===== Extrahierter Text =====

Entscheidungsstichwort (Thema)

Hoheitliche Anordnung des paritätischen Wechselmodells

 

Leitsatz (amtlich)

Es spricht viel dafür, die vom Bundesgerichtshof formulierten äußerst strengen, schwer zu erfüllenden Anforderungen an die Anordnung des Wechselmodells für ein geeignetes Korrektiv gegenüber den Bedenken zu halten, das im Gesetz in Tatbestand und Rechtsfolge nicht ausgeführte Betreuungsmodell dürfe aus diesem Grunde weder zur Regel noch zur gleichgewichtigen Variante hoheitlicher Anordnungen werden.

Die Anordnung des Wechselmodells setzt eine positive Feststellung über das Vorliegen der vom Bundesgerichtshof formulierten Anforderungen voraus, nicht allein die negative Feststellung, eine Verschlechterung der Lage des Kindes könne ausgeschlossen werden.

Die Hürde zur Anordnung des Wechselmodells ist beträchtlich höher als diejenige zur Regelung oder auch zur zwangsweisen Durchsetzung einer anderen Umgangsregelung. Wird Umgang bei überwiegender Betreuung des Kindes in einem Elternhaushalt gewährt, so ist das darauf gerichtete Grundbedürfnis und Recht des Kindes bereits erfüllt. Die Anordnung des Wechselmodells hängt von darüber hinausgehenden Anforderungen ab.

=====

**Aufgabe**. Schreib aus dem Text zum Wechselmodell die Stelle von „Es spricht viel“ bis „könne ausgeschlossen werden.“ wortgetreu ab.

===== Bereitgestelltes Material =====

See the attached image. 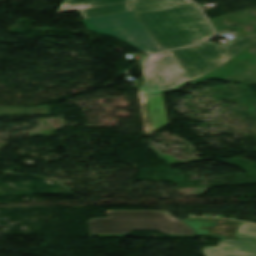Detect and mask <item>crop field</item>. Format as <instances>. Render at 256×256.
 <instances>
[{"mask_svg": "<svg viewBox=\"0 0 256 256\" xmlns=\"http://www.w3.org/2000/svg\"><path fill=\"white\" fill-rule=\"evenodd\" d=\"M132 4L139 19L164 50L204 41L215 35L196 5L189 0H141Z\"/></svg>", "mask_w": 256, "mask_h": 256, "instance_id": "8a807250", "label": "crop field"}, {"mask_svg": "<svg viewBox=\"0 0 256 256\" xmlns=\"http://www.w3.org/2000/svg\"><path fill=\"white\" fill-rule=\"evenodd\" d=\"M108 218L88 220L91 236L125 237L132 230H159L173 238L194 232L167 211H107Z\"/></svg>", "mask_w": 256, "mask_h": 256, "instance_id": "ac0d7876", "label": "crop field"}, {"mask_svg": "<svg viewBox=\"0 0 256 256\" xmlns=\"http://www.w3.org/2000/svg\"><path fill=\"white\" fill-rule=\"evenodd\" d=\"M82 21L89 31L114 37L146 54L162 50L133 11Z\"/></svg>", "mask_w": 256, "mask_h": 256, "instance_id": "34b2d1b8", "label": "crop field"}, {"mask_svg": "<svg viewBox=\"0 0 256 256\" xmlns=\"http://www.w3.org/2000/svg\"><path fill=\"white\" fill-rule=\"evenodd\" d=\"M254 40L253 37H244L225 47L207 41L172 52L194 80L216 69Z\"/></svg>", "mask_w": 256, "mask_h": 256, "instance_id": "412701ff", "label": "crop field"}, {"mask_svg": "<svg viewBox=\"0 0 256 256\" xmlns=\"http://www.w3.org/2000/svg\"><path fill=\"white\" fill-rule=\"evenodd\" d=\"M141 67L144 82L140 90L145 95L169 92L192 81L171 51L148 56Z\"/></svg>", "mask_w": 256, "mask_h": 256, "instance_id": "f4fd0767", "label": "crop field"}, {"mask_svg": "<svg viewBox=\"0 0 256 256\" xmlns=\"http://www.w3.org/2000/svg\"><path fill=\"white\" fill-rule=\"evenodd\" d=\"M187 225L196 230V234L207 235L219 239H235L238 221L218 218L190 217L183 220Z\"/></svg>", "mask_w": 256, "mask_h": 256, "instance_id": "dd49c442", "label": "crop field"}, {"mask_svg": "<svg viewBox=\"0 0 256 256\" xmlns=\"http://www.w3.org/2000/svg\"><path fill=\"white\" fill-rule=\"evenodd\" d=\"M205 256H256V242L244 240H220L218 246H207Z\"/></svg>", "mask_w": 256, "mask_h": 256, "instance_id": "e52e79f7", "label": "crop field"}, {"mask_svg": "<svg viewBox=\"0 0 256 256\" xmlns=\"http://www.w3.org/2000/svg\"><path fill=\"white\" fill-rule=\"evenodd\" d=\"M152 129L157 132L164 125L168 124L167 114L165 110L162 95L147 96Z\"/></svg>", "mask_w": 256, "mask_h": 256, "instance_id": "d8731c3e", "label": "crop field"}, {"mask_svg": "<svg viewBox=\"0 0 256 256\" xmlns=\"http://www.w3.org/2000/svg\"><path fill=\"white\" fill-rule=\"evenodd\" d=\"M126 1L129 0H63L57 13L100 7Z\"/></svg>", "mask_w": 256, "mask_h": 256, "instance_id": "5a996713", "label": "crop field"}, {"mask_svg": "<svg viewBox=\"0 0 256 256\" xmlns=\"http://www.w3.org/2000/svg\"><path fill=\"white\" fill-rule=\"evenodd\" d=\"M130 10H131L130 3L126 2V3L111 5V6L82 10L80 11V13L84 18H88V17H95V16H101V15L121 13L125 11H130Z\"/></svg>", "mask_w": 256, "mask_h": 256, "instance_id": "3316defc", "label": "crop field"}, {"mask_svg": "<svg viewBox=\"0 0 256 256\" xmlns=\"http://www.w3.org/2000/svg\"><path fill=\"white\" fill-rule=\"evenodd\" d=\"M236 239L256 240V225L240 222Z\"/></svg>", "mask_w": 256, "mask_h": 256, "instance_id": "28ad6ade", "label": "crop field"}, {"mask_svg": "<svg viewBox=\"0 0 256 256\" xmlns=\"http://www.w3.org/2000/svg\"><path fill=\"white\" fill-rule=\"evenodd\" d=\"M138 96H139L144 132H145V134H151L152 129H151V123H150V117H149L146 96L141 94L140 91L138 92Z\"/></svg>", "mask_w": 256, "mask_h": 256, "instance_id": "d1516ede", "label": "crop field"}, {"mask_svg": "<svg viewBox=\"0 0 256 256\" xmlns=\"http://www.w3.org/2000/svg\"><path fill=\"white\" fill-rule=\"evenodd\" d=\"M30 108H4L0 107V115H22L29 114Z\"/></svg>", "mask_w": 256, "mask_h": 256, "instance_id": "22f410ed", "label": "crop field"}, {"mask_svg": "<svg viewBox=\"0 0 256 256\" xmlns=\"http://www.w3.org/2000/svg\"><path fill=\"white\" fill-rule=\"evenodd\" d=\"M30 114H50V107H49V105L32 107Z\"/></svg>", "mask_w": 256, "mask_h": 256, "instance_id": "cbeb9de0", "label": "crop field"}, {"mask_svg": "<svg viewBox=\"0 0 256 256\" xmlns=\"http://www.w3.org/2000/svg\"><path fill=\"white\" fill-rule=\"evenodd\" d=\"M132 1H135V0H132Z\"/></svg>", "mask_w": 256, "mask_h": 256, "instance_id": "5142ce71", "label": "crop field"}]
</instances>
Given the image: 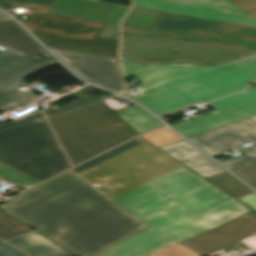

=====

**Lösung**.
Es spricht viel dafür, die vom Bundesgerichtshof formulierten äußerst strengen, schwer zu erfüllenden Anforderungen an die Anordnung des Wechselmodells für ein geeignetes Korrektiv gegenüber den Bedenken zu halten, das im Gesetz in Tatbestand und Rechtsfolge nicht ausgeführte Betreuungsmodell dürfe aus diesem Grunde weder zur Regel noch zur gleichgewichtigen Variante hoheitlicher Anordnungen werden.

Die Anordnung des Wechselmodells setzt eine positive Feststellung über das Vorliegen der vom Bundesgerichtshof formulierten Anforderungen voraus, nicht allein die negative Feststellung, eine Verschlechterung der Lage des Kindes könne ausgeschlossen werden.